## YOUR GOAL
Print every line of the records below without any changes, and leave out the pictures.

## Stored data
-=-=-=-=-

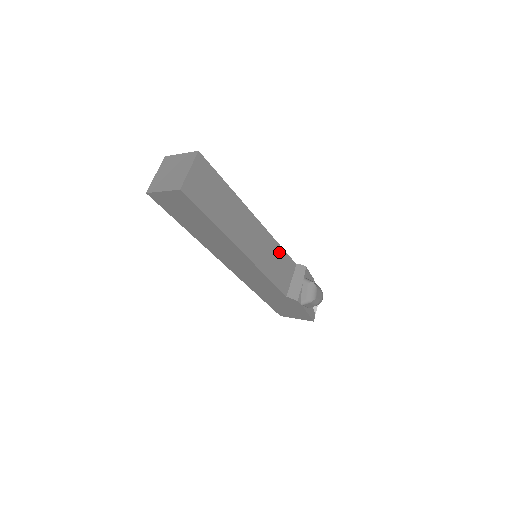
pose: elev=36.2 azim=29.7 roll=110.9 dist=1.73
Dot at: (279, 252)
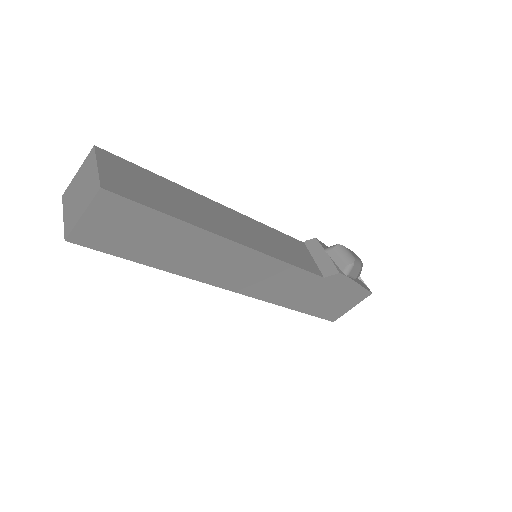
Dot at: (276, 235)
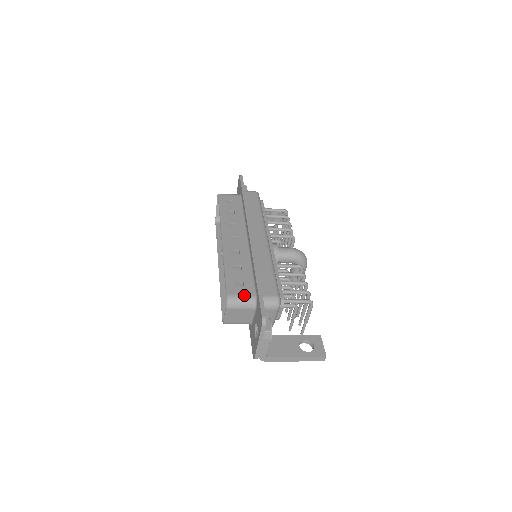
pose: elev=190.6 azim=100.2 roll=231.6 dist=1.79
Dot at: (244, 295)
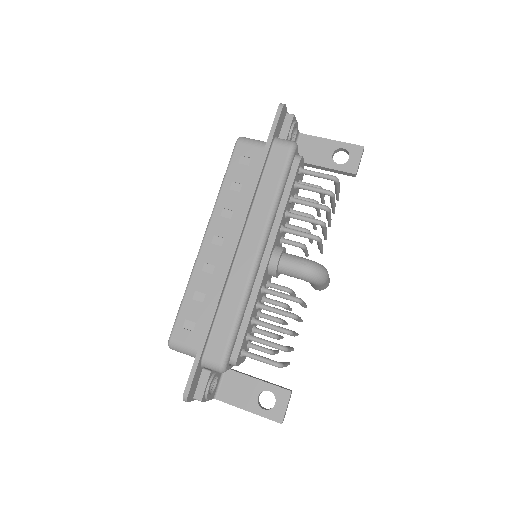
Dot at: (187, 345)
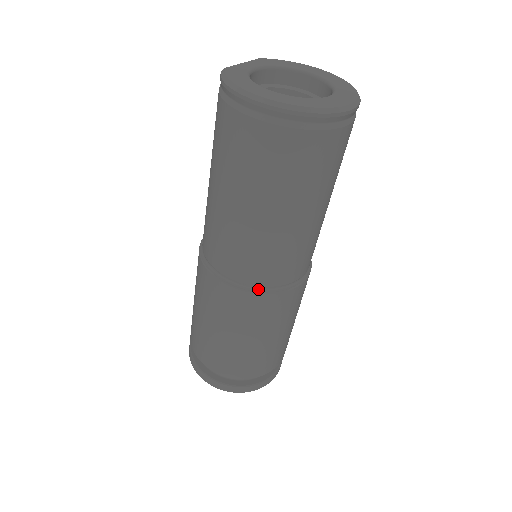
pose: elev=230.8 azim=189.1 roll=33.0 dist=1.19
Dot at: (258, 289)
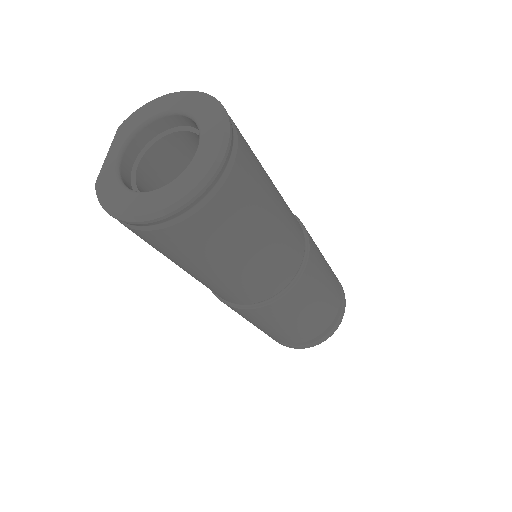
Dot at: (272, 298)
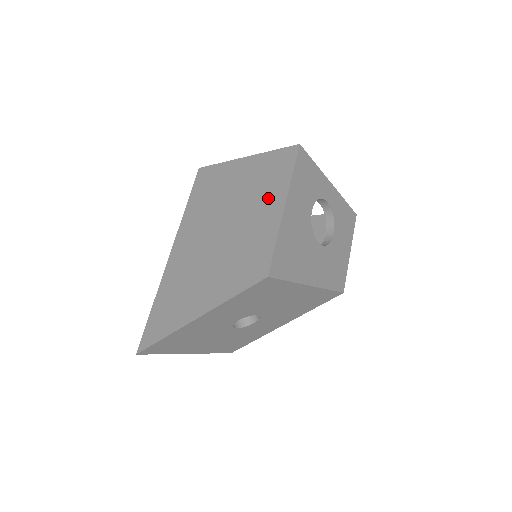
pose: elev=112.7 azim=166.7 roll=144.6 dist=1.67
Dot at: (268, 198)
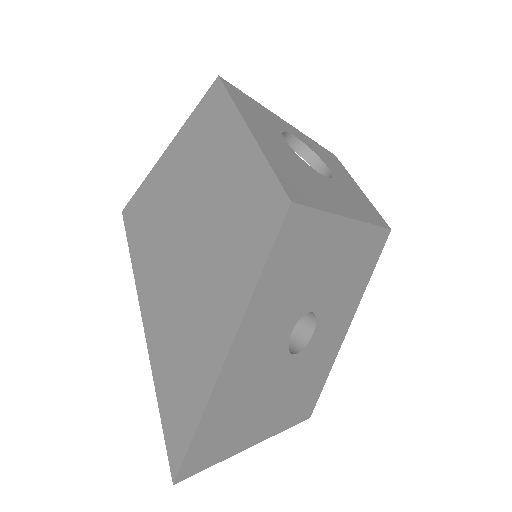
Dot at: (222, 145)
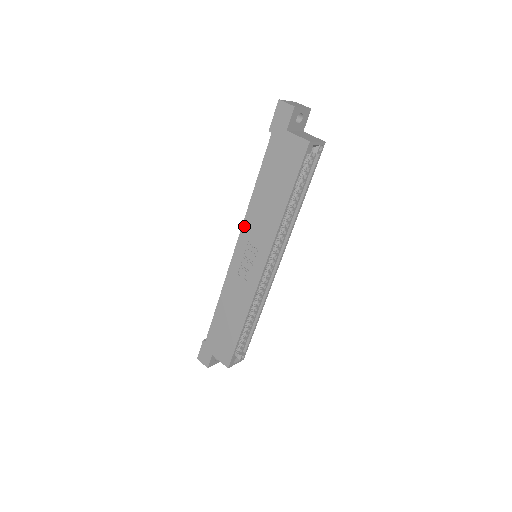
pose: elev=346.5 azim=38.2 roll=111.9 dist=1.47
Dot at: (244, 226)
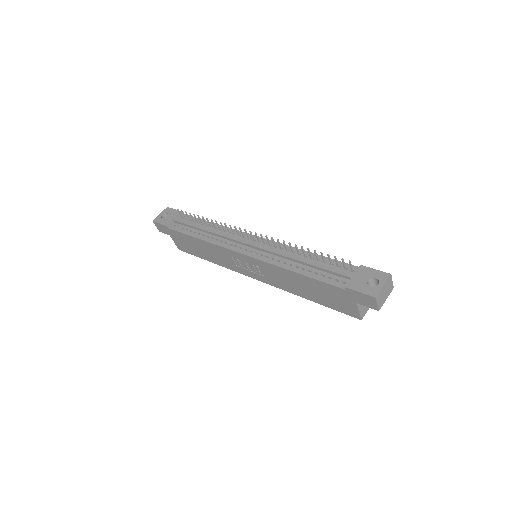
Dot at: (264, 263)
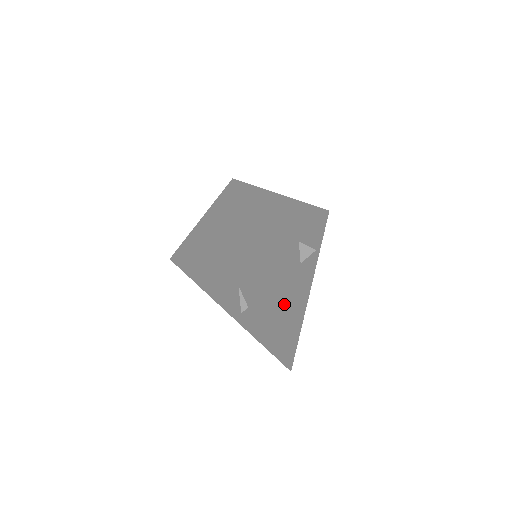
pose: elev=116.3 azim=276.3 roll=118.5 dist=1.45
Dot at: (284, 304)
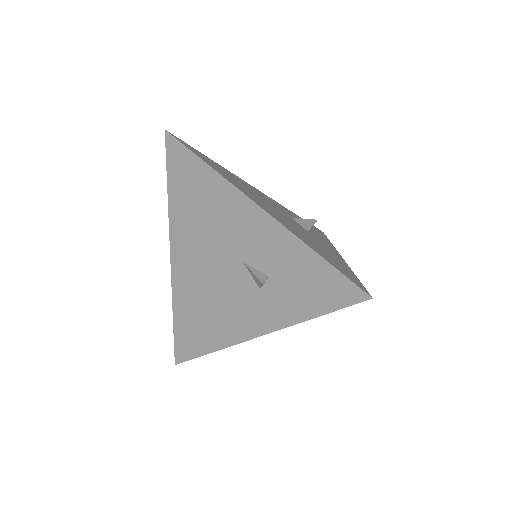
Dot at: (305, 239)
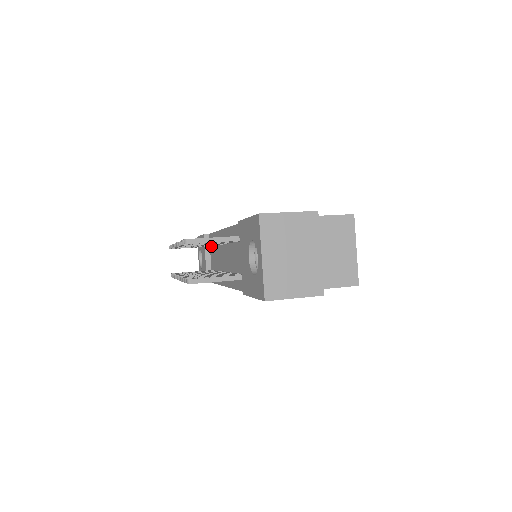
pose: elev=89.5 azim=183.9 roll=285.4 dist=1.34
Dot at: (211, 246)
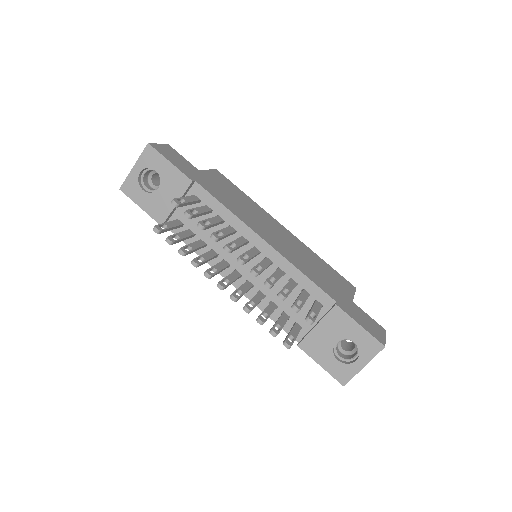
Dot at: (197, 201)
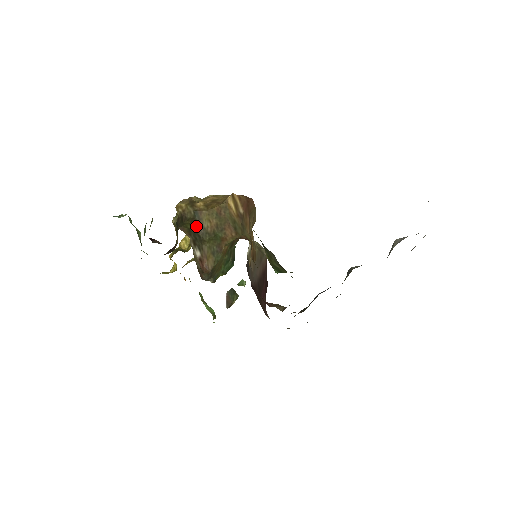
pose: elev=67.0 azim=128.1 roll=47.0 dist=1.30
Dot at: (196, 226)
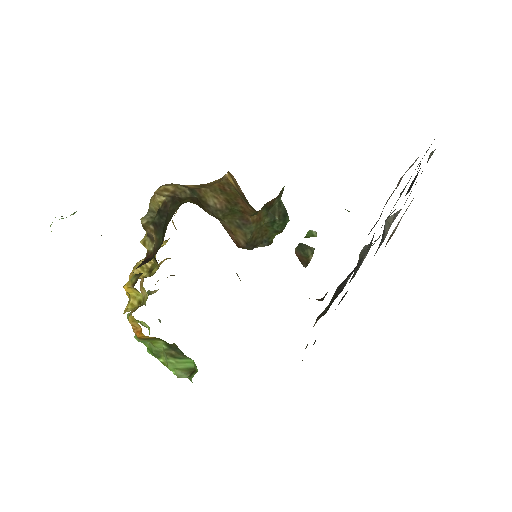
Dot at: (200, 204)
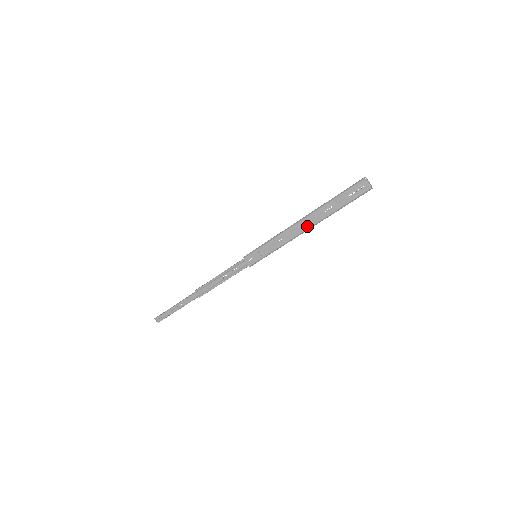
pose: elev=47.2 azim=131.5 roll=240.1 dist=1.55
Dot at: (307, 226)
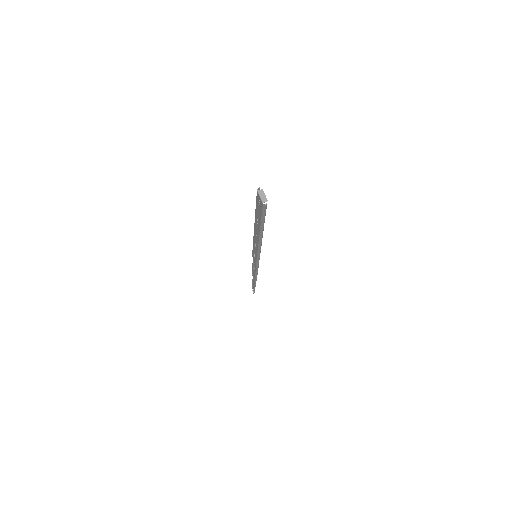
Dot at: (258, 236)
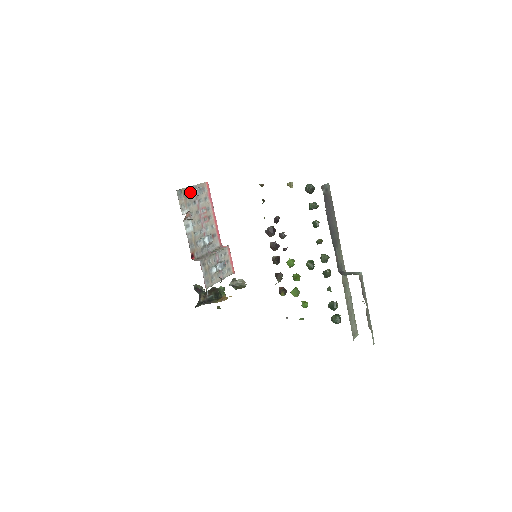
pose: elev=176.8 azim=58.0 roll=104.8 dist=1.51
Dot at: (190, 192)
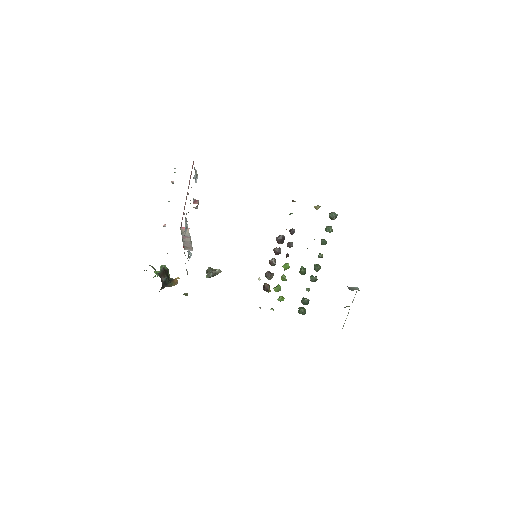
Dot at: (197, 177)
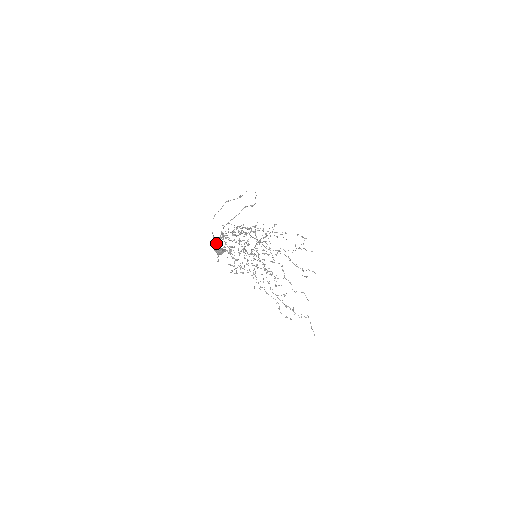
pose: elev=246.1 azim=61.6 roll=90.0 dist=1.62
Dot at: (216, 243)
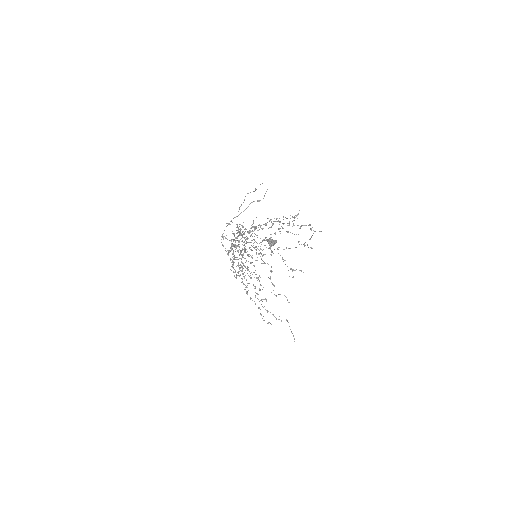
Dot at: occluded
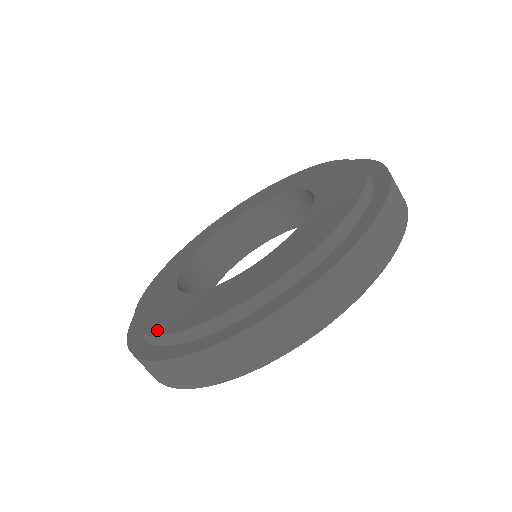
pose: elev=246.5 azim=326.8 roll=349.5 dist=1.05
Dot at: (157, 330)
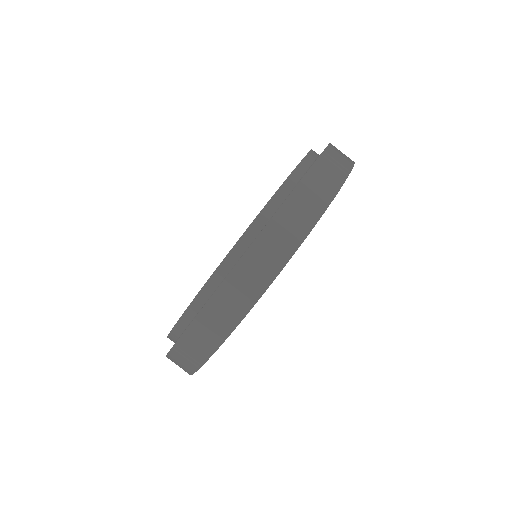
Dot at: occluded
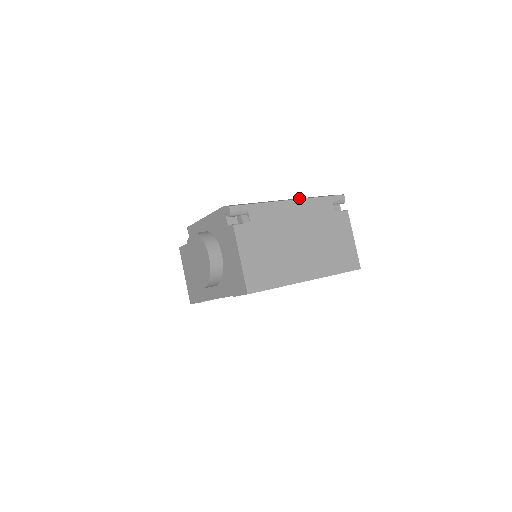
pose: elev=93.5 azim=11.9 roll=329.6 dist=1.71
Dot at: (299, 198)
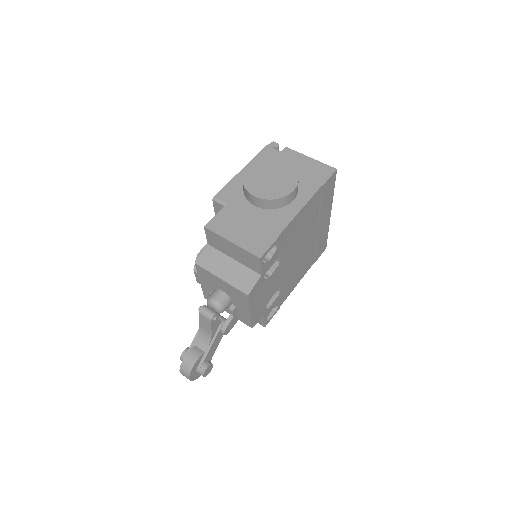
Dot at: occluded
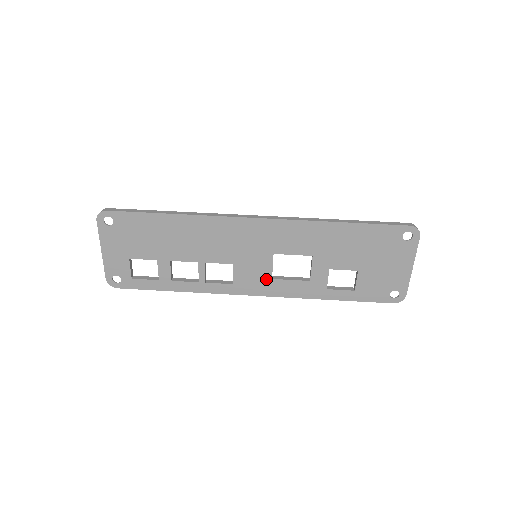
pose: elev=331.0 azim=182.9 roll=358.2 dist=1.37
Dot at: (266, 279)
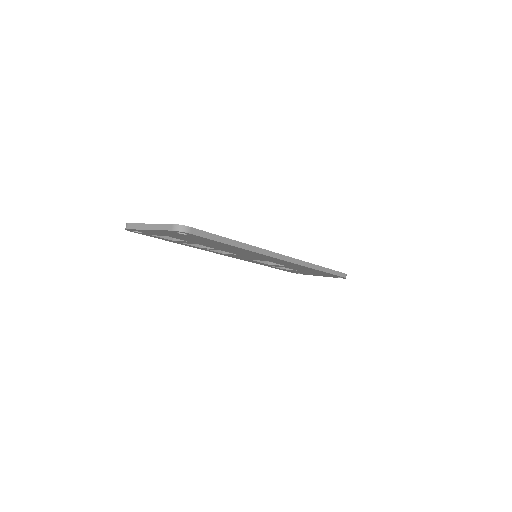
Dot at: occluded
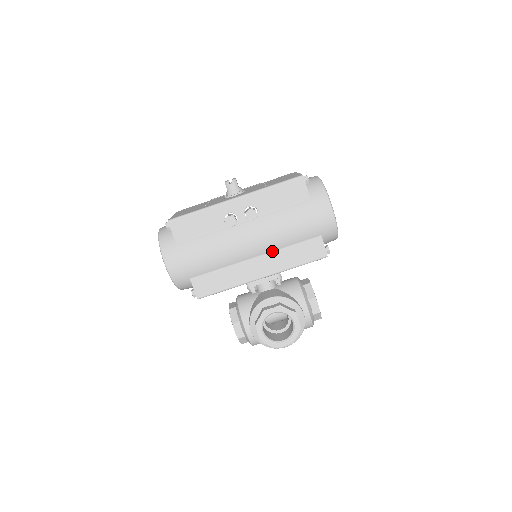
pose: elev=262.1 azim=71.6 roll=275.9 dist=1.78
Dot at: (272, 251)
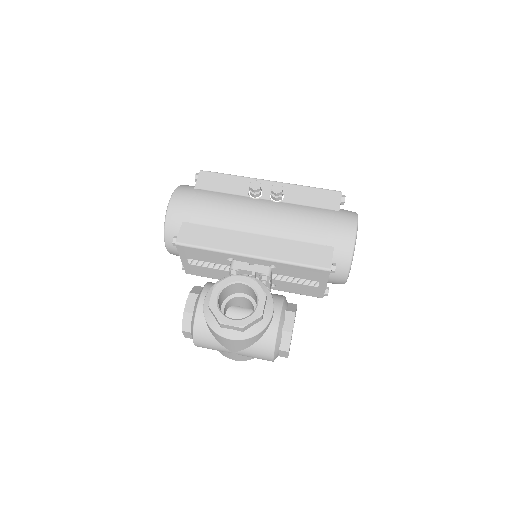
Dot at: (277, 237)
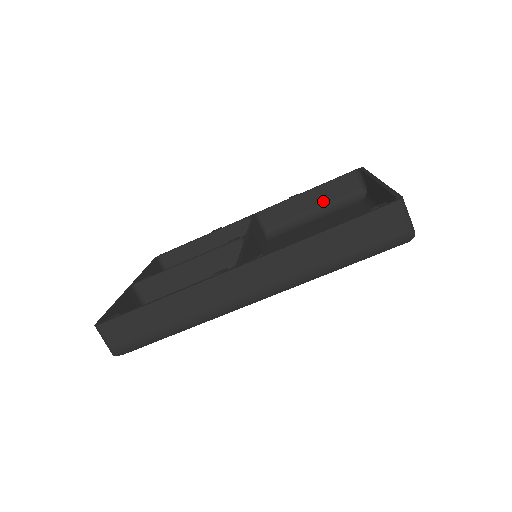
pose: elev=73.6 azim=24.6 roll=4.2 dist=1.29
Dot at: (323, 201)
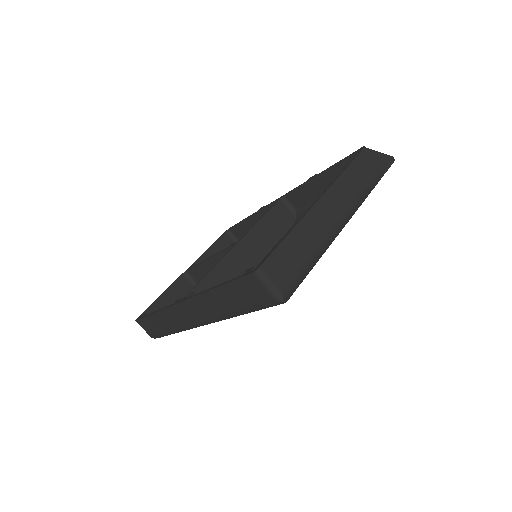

-=-=-=-=-

## WRITTEN RESPONSE
pose: elev=36.2 azim=29.7 roll=110.9 dist=1.73
Dot at: (279, 252)
Dot at: (276, 235)
pose: elev=190.6 azim=100.2 roll=231.6 dist=1.79
Dot at: (244, 295)
Dot at: (187, 345)
pose: elev=230.8 azim=189.1 roll=33.0 dist=1.19
Dot at: (258, 289)
Dot at: (272, 298)
pose: elev=112.7 azim=166.7 roll=144.6 dist=1.67
Dot at: (268, 198)
Dot at: (222, 145)
pose: elev=346.5 azim=38.2 roll=111.9 dist=1.47
Dot at: (244, 226)
Dot at: (264, 263)
pose: elev=116.3 azim=276.3 roll=118.5 dist=1.45
Dot at: (284, 304)
Dot at: (305, 239)
pose: elev=89.5 azim=183.9 roll=285.4 dist=1.34
Dot at: (211, 246)
Dot at: (197, 201)
pose: elev=67.0 azim=128.1 roll=47.0 dist=1.30
Dot at: (196, 226)
Dot at: (200, 204)
pose: elev=47.2 azim=131.5 roll=240.1 dist=1.55
Dot at: (307, 226)
Dot at: (258, 236)
pose: elev=176.8 azim=58.0 roll=104.8 dist=1.51
Dot at: (190, 192)
Dot at: (197, 177)
pose: elev=246.1 azim=61.6 roll=90.0 dist=1.62
Dot at: (216, 243)
Dot at: occluded
pose: elev=246.5 azim=326.8 roll=349.5 dist=1.05
Dot at: (157, 330)
Dot at: occluded
pose: elev=93.5 azim=11.9 roll=329.6 dist=1.71
Dot at: (299, 198)
Dot at: occluded
pose: elev=331.0 azim=182.9 roll=358.2 dist=1.37
Dot at: (266, 279)
Dot at: occluded
pose: elev=262.1 azim=71.6 roll=275.9 dist=1.78
Dot at: (272, 251)
Dot at: (277, 237)
pose: elev=73.6 azim=24.6 roll=4.2 dist=1.29
Dot at: (323, 201)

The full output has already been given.